Машинная команда «Изумруда» работала поистине на износ. Ей надо было с нулевого хода максимально быстро разогнать корабль до полного хода и поддерживать этот ход в течение как можно большего времени, чтобы гарантированно уйти от погони. Люди сработали как надо. Они же не хотели в плен, хотя, безусловно, хотели жить. Когда из-за слишком интенсивной работы в машине прорвало паровую магистраль, двое машинистов, обернувшись несколькими слоями одежды, за полчаса исправили повреждения. Крейсер шел на северо-восток.

Произошедшее дальше очень сложно объяснить. Капитан Ферзен, проявивший героизм перед лицом врага и вдохновивший команду на прорыв, вдруг впал в панику, заразив окружающих теперь уже ею. Враг остался далеко за кормой, но Ферзен теперь боялся всего. Дня, ночи, нехватки угля (которого, на самом деле, было с избытком). Огней на горизонте (которых не было).

Он боялся русских же минных полей у входа во Владивосток и японских кораблей, которые будут непременно поджидать его там же (Ферзену казалось, что чуть ли не весь японский флот бросился в погоню за его крейсером). Поэтому «Изумруд» проскочил мимо той желанной цели, к которой так стремилась 2-я Тихоокеанская эскадра (а дошли всего 3 корабля – вспомогательный крейсер «Алмаз», который лишь условно можно было считать боевым кораблем, и миноносцы «Грозный» и «Бравый») и 17 мая пришел в расположенную гораздо севернее Владивостока бухту св. Владимира. Где в темноте сел на камни.

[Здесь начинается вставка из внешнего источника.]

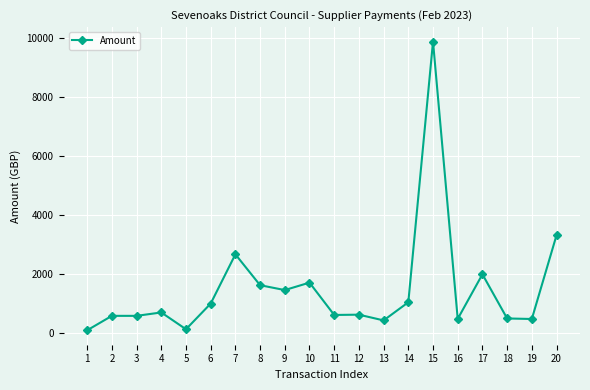

What is the minimum value shown in the chart?

107.0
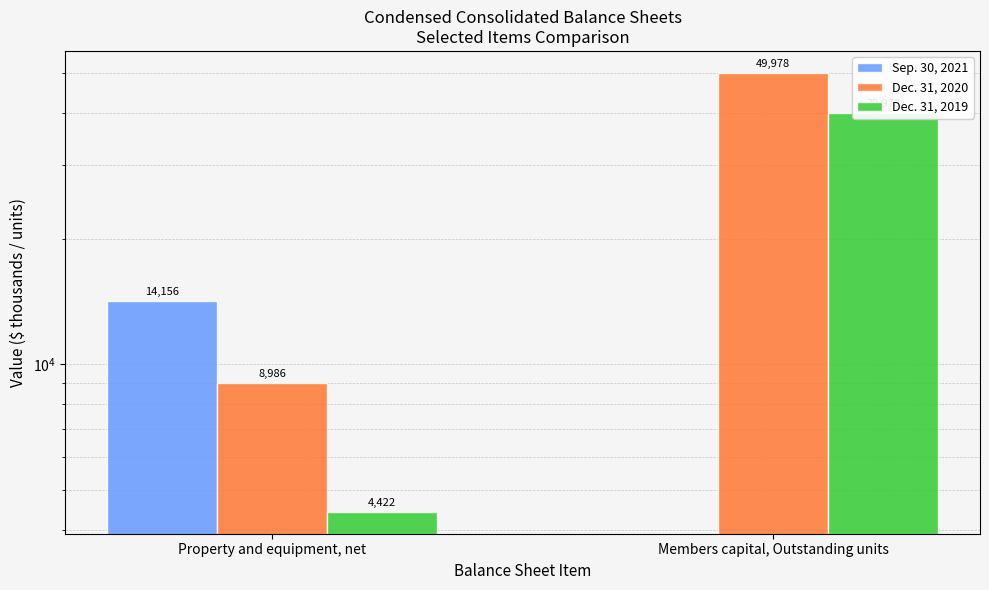

List the labels in order of Sep. 30, 2021 value, smallest first.

Members capital, Outstanding units, Property and equipment, net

Сел он достаточно прочно, хотя, скорее всего не безнадежно. Днище, по крайней мере, пробито не было. Отличный корабль вполне можно было спасти, он бы стал единственной полноценной российской боевой единицей на Тихом океане. Но Ферзен был уже в истерике. Он не сомневался, что японцы находятся где-то рядом. И приказал взорвать «Изумруд». Команда все, что можно, свезла на берег, а остальное разбила и поломала. После чего корабль был взорван. Дико, нелепо и бессмысленно.

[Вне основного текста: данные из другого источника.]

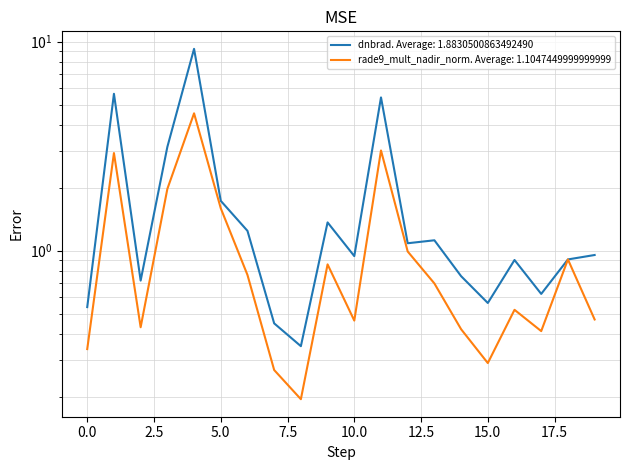

What value does the dnbrad series have at 14?

0.8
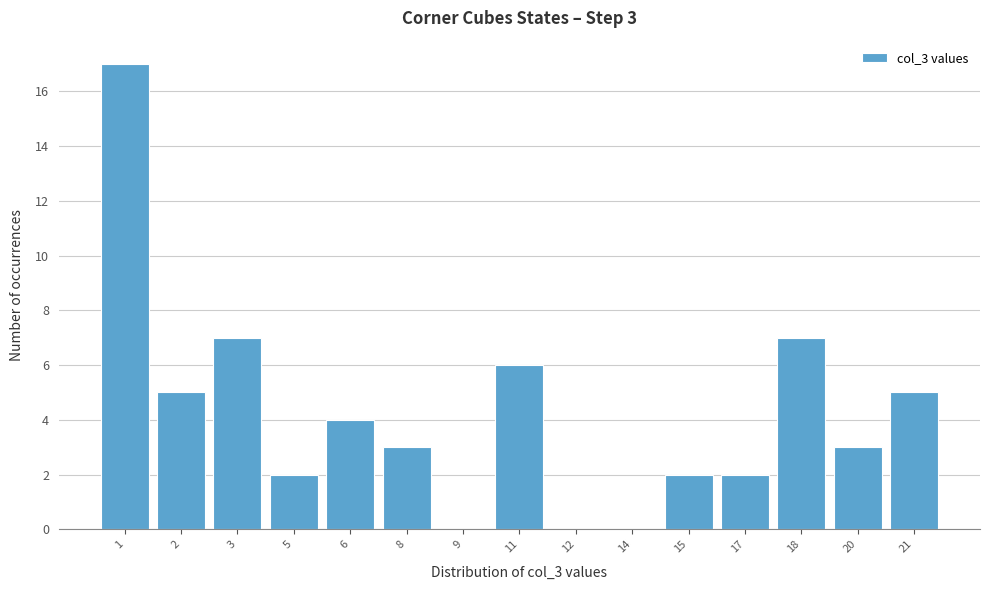

Reading left to right, extract all data points from this chart.

1=17	2=5	3=7	5=2	6=4	8=3	9=0	11=6	12=0	14=0	15=2	17=2	18=7	20=3	21=5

После этого команда спасенного Ферзеном, а потом им же загубленного «Изумруда» двинулась во Владивосток. Теперь уже не на северо-восток, на юго-восток. Не на корабле по враждебному морю, а пешком по родной земле. В ближайшей деревне от коменданта Владивостока был получен приказ – закупать по дороге скот и гнать его к ближайшей железнодорожной станции. Приказ выполняли с энтузиазмом, тем более что Ферзен теперь во Владивосток не торопился. О крейсере он старался забыть и увлекся исключительно скотоводством. Дорога была тяжелая, точнее, ее почти не было (эта часть Приморского края и сейчас еще не вполне освоена), климат жаркий (уже наступил июнь). Из-за этого поход становился серьезным испытанием. Команда разлагалась, дисциплина падала, и очень трудно было поверить, что именно эти люди так блестяще прорвались сквозь непобедимый и неуязвимый японский флот. И трудно было поверить в то, что они всего месяц назад с восторгом слушали зажигательную речь стоявшего на мостике Ферзена, вдохновлявшего их на прорыв. Теперь между собой они часто говорили, что надо было арестовать командира, не дать ему взорвать корабль и попытаться самим снять его с камней.

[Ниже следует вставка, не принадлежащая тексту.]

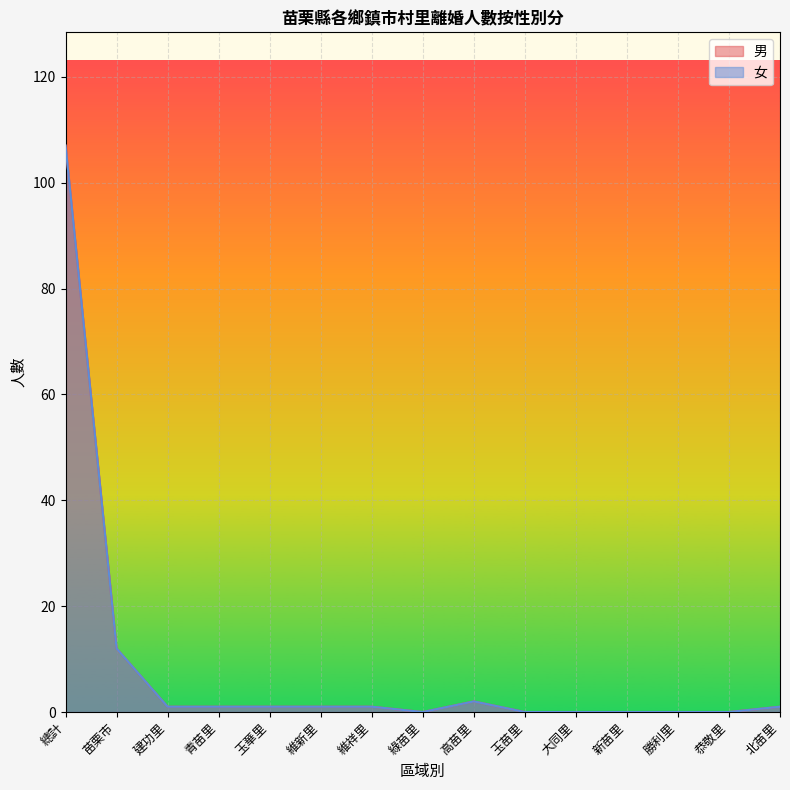

What is the sum of the 男 values at 玉華里 and 高苗里?

3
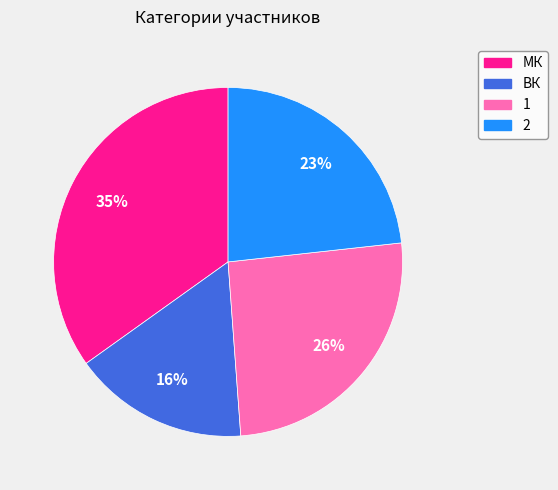

To the nearest percent, what portion does МК represent?

35%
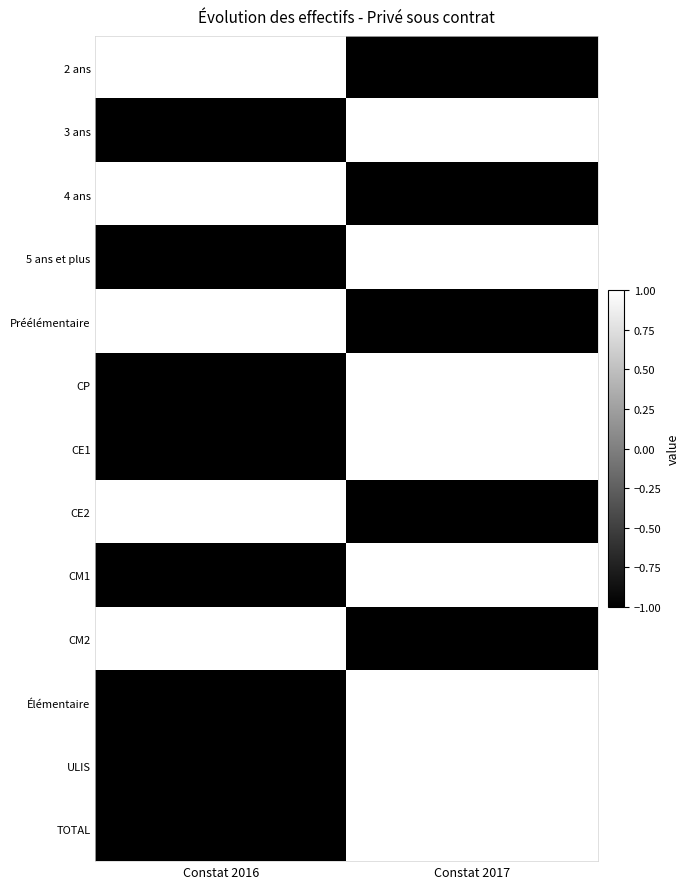

Reading left to right, extract all data points from this chart.

2 ans: Constat 2016=1	Constat 2017=-1
3 ans: Constat 2016=-1	Constat 2017=1
4 ans: Constat 2016=1	Constat 2017=-1
5 ans et plus: Constat 2016=-1	Constat 2017=1
Préélémentaire: Constat 2016=1	Constat 2017=-1
CP: Constat 2016=-1	Constat 2017=1
CE1: Constat 2016=-1	Constat 2017=1
CE2: Constat 2016=1	Constat 2017=-1
CM1: Constat 2016=-1	Constat 2017=1
CM2: Constat 2016=1	Constat 2017=-1
Élémentaire: Constat 2016=-1	Constat 2017=1
ULIS: Constat 2016=-1	Constat 2017=1
TOTAL: Constat 2016=-1	Constat 2017=1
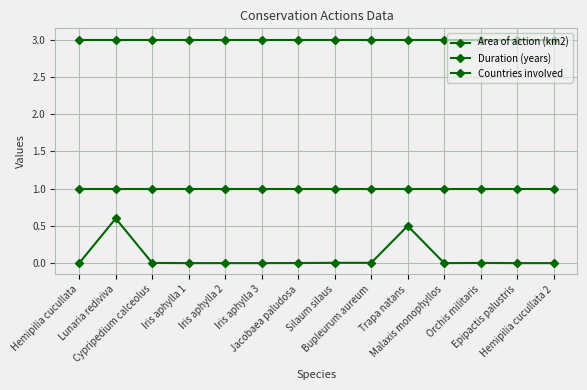

At which category is the sum across all series the highest?

Lunaria rediviva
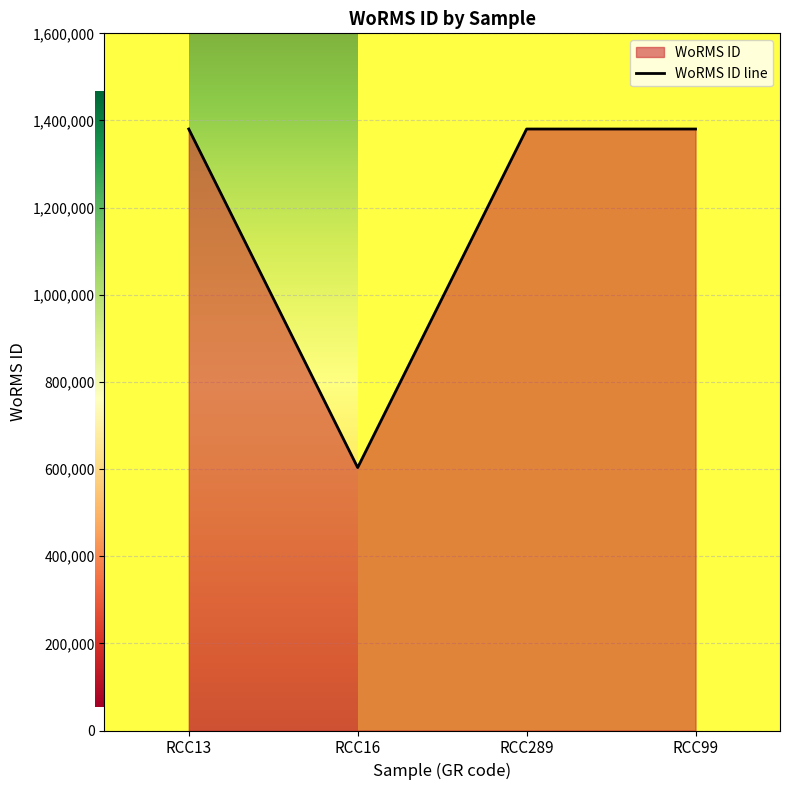

At which category does the data reach its first local valley?

RCC16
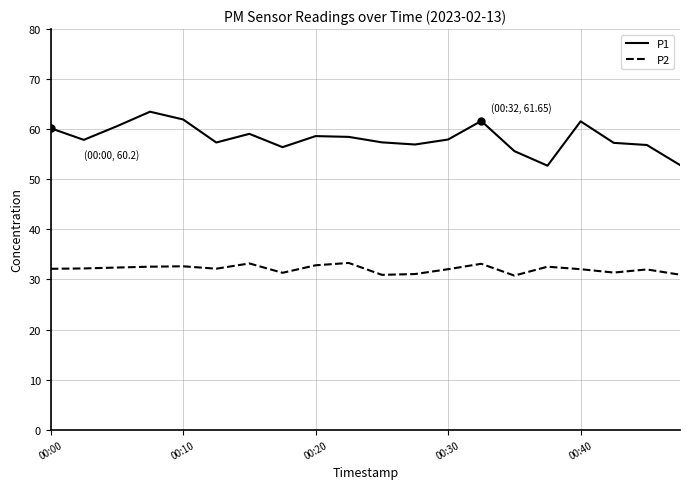

At how many categories does at least one series exceed 49?

20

В июле бывшие моряки пригнали стадо в 500 голов скота на станцию Океанская, жители которой говорили: «Корабль на скотину променяли». Животные были сданы коменданту, моряки по железной дороге отправлены во Владивосток, где их встретили с оркестром. Как героев. Что они сами о себе думали в этот момент – сложно теперь сказать. Но, наверное, дикая история с «Изумрудом» стала своеобразным воплощением того, что происходило тогда с нами вообще. Корабль на скотину променяли.